-- PROBLEM STATEMENT --
Retype the records below word for word and omit any image.

-- RECORDED INFORMATION --
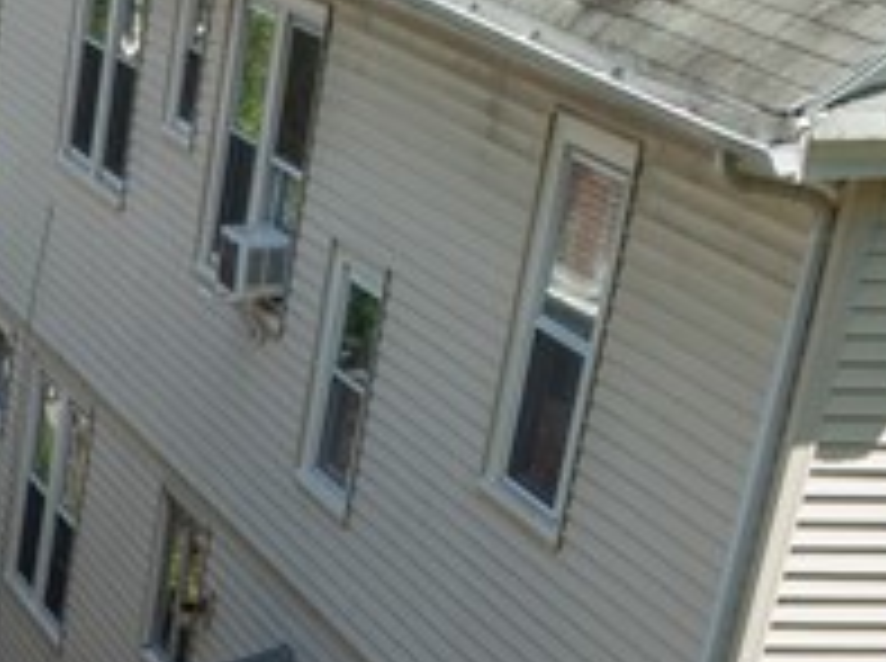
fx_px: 3194
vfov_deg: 10.2
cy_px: 1612
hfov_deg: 13.8
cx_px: -774
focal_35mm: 125
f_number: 5.6
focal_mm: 12.29
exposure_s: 1/160
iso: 100
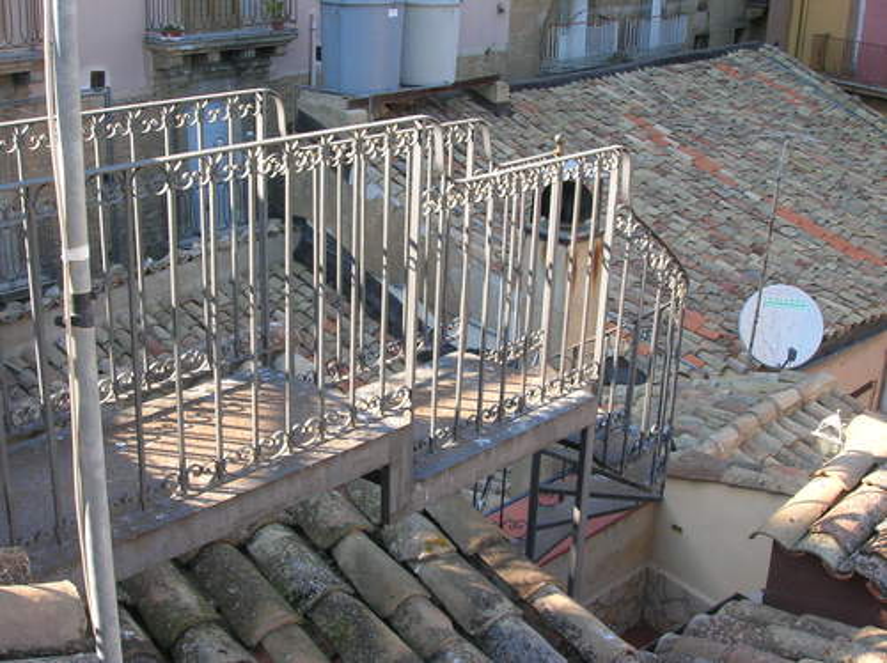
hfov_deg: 44.8
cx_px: 444
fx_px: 1075
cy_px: 332
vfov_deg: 34.3
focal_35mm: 42
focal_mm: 7
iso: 50
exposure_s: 1/53.7
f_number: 5.2
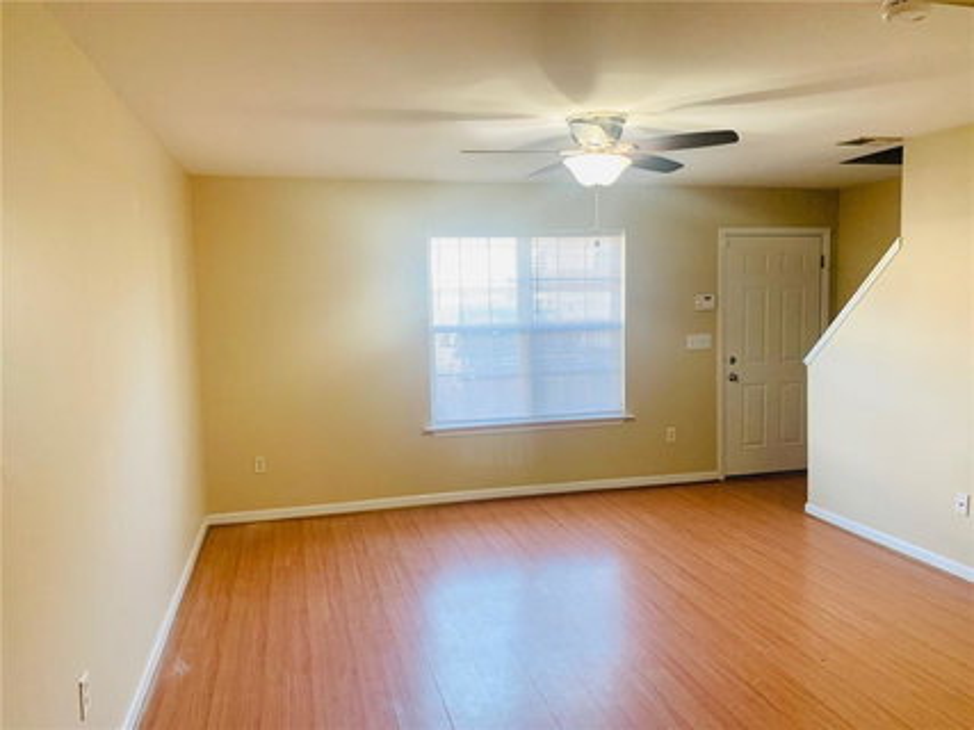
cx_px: 487
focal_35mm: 26
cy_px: 365
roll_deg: +1.1
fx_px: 731
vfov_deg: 53.0
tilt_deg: -4.9
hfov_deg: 67.3
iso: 160
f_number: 1.8
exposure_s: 1/60
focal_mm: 4.25
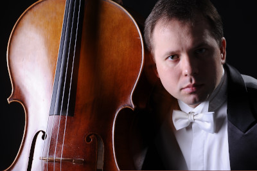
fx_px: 1427
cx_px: 128
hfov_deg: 10.3
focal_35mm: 200
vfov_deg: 6.9
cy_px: 86
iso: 200
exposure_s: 1
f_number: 5.6
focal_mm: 200
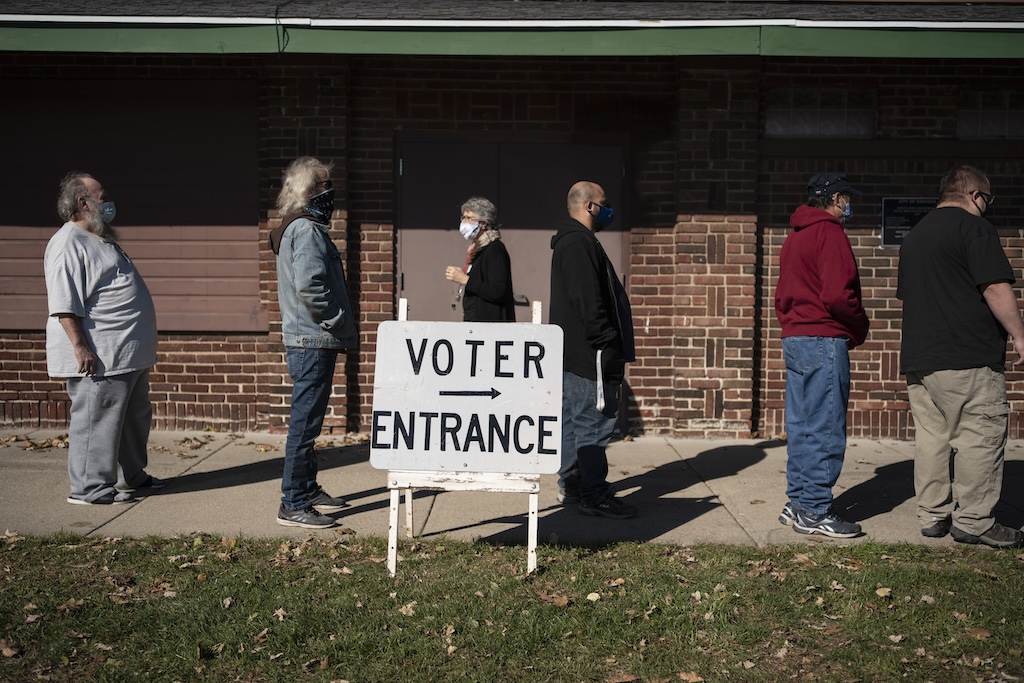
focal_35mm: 35
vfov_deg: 37.9
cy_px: 342
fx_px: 996
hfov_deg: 54.4
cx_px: 512
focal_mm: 35
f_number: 2.2
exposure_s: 1/6400
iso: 100
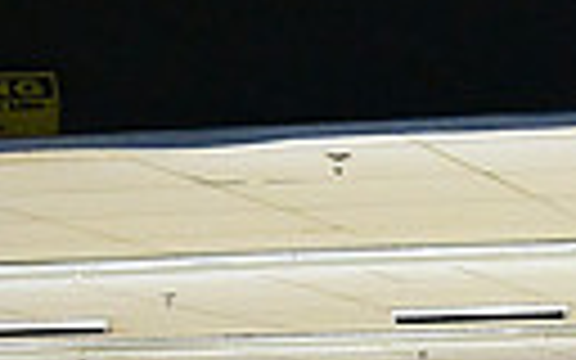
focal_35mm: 111
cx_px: 1048
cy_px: 664
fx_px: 1742
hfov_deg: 15.9
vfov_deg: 11.0
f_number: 3.2
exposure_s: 1/1000
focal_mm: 24
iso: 10000
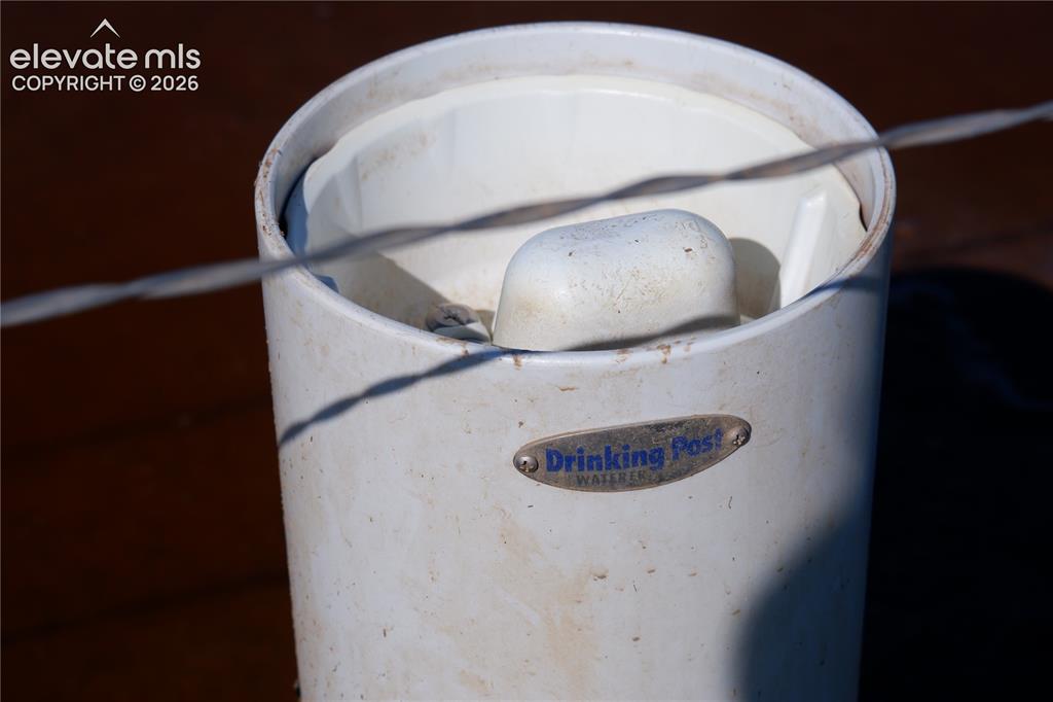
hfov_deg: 24.2
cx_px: 526
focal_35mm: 84
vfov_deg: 16.3
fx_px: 2456
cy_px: 351
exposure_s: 1/1600
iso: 200
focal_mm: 56.2
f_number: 7.1
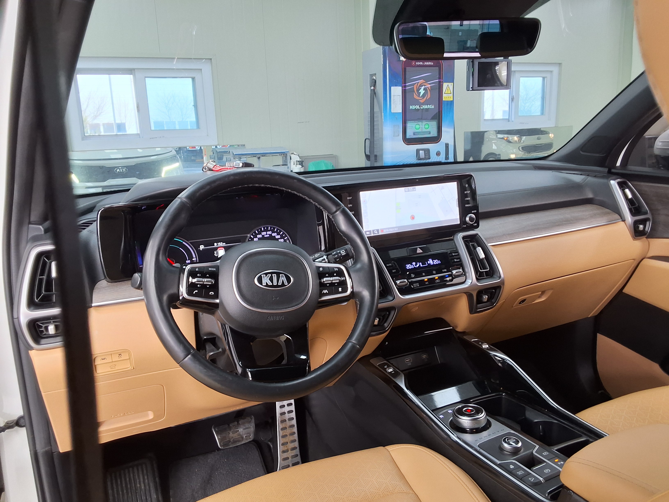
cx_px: 334
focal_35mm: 28
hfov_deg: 63.4
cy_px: 251
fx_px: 541
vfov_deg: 49.7
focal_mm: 2.91
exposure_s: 1/40
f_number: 1.9
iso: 64
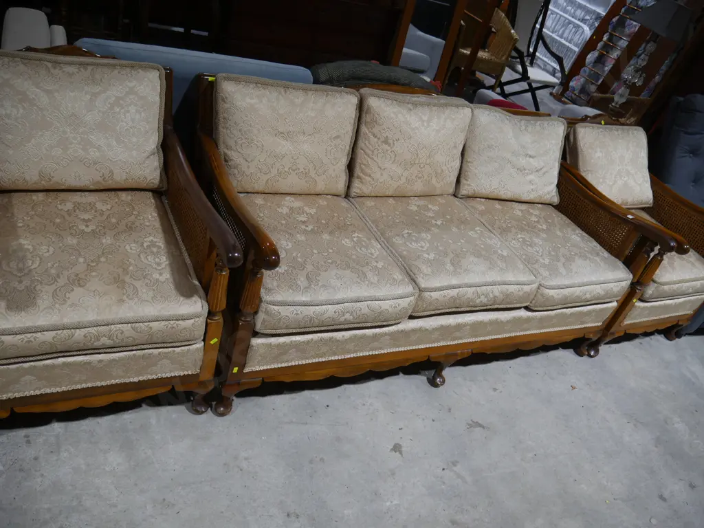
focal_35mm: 30
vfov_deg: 46.8
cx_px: 352
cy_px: 264
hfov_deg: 60.0
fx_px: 610
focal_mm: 15
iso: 200
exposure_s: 1/80
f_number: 3.6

-- TASK ANSWER --
fx_px: 3194
vfov_deg: 10.2
cy_px: 1612
hfov_deg: 13.8
cx_px: -774
focal_35mm: 125
f_number: 5.6
focal_mm: 12.29
exposure_s: 1/160
iso: 100
hfov_deg: 44.8
cx_px: 444
fx_px: 1075
cy_px: 332
vfov_deg: 34.3
focal_35mm: 42
focal_mm: 7
iso: 50
exposure_s: 1/53.7
f_number: 5.2
cx_px: 487
focal_35mm: 26
cy_px: 365
roll_deg: +1.1
fx_px: 731
vfov_deg: 53.0
tilt_deg: -4.9
hfov_deg: 67.3
iso: 160
f_number: 1.8
exposure_s: 1/60
focal_mm: 4.25
fx_px: 1427
cx_px: 128
hfov_deg: 10.3
focal_35mm: 200
vfov_deg: 6.9
cy_px: 86
iso: 200
exposure_s: 1
f_number: 5.6
focal_mm: 200
focal_35mm: 35
vfov_deg: 37.9
cy_px: 342
fx_px: 996
hfov_deg: 54.4
cx_px: 512
focal_mm: 35
f_number: 2.2
exposure_s: 1/6400
iso: 100
focal_35mm: 111
cx_px: 1048
cy_px: 664
fx_px: 1742
hfov_deg: 15.9
vfov_deg: 11.0
f_number: 3.2
exposure_s: 1/1000
focal_mm: 24
iso: 10000
hfov_deg: 24.2
cx_px: 526
focal_35mm: 84
vfov_deg: 16.3
fx_px: 2456
cy_px: 351
exposure_s: 1/1600
iso: 200
focal_mm: 56.2
f_number: 7.1
cx_px: 334
focal_35mm: 28
hfov_deg: 63.4
cy_px: 251
fx_px: 541
vfov_deg: 49.7
focal_mm: 2.91
exposure_s: 1/40
f_number: 1.9
iso: 64
focal_35mm: 30
vfov_deg: 46.8
cx_px: 352
cy_px: 264
hfov_deg: 60.0
fx_px: 610
focal_mm: 15
iso: 200
exposure_s: 1/80
f_number: 3.6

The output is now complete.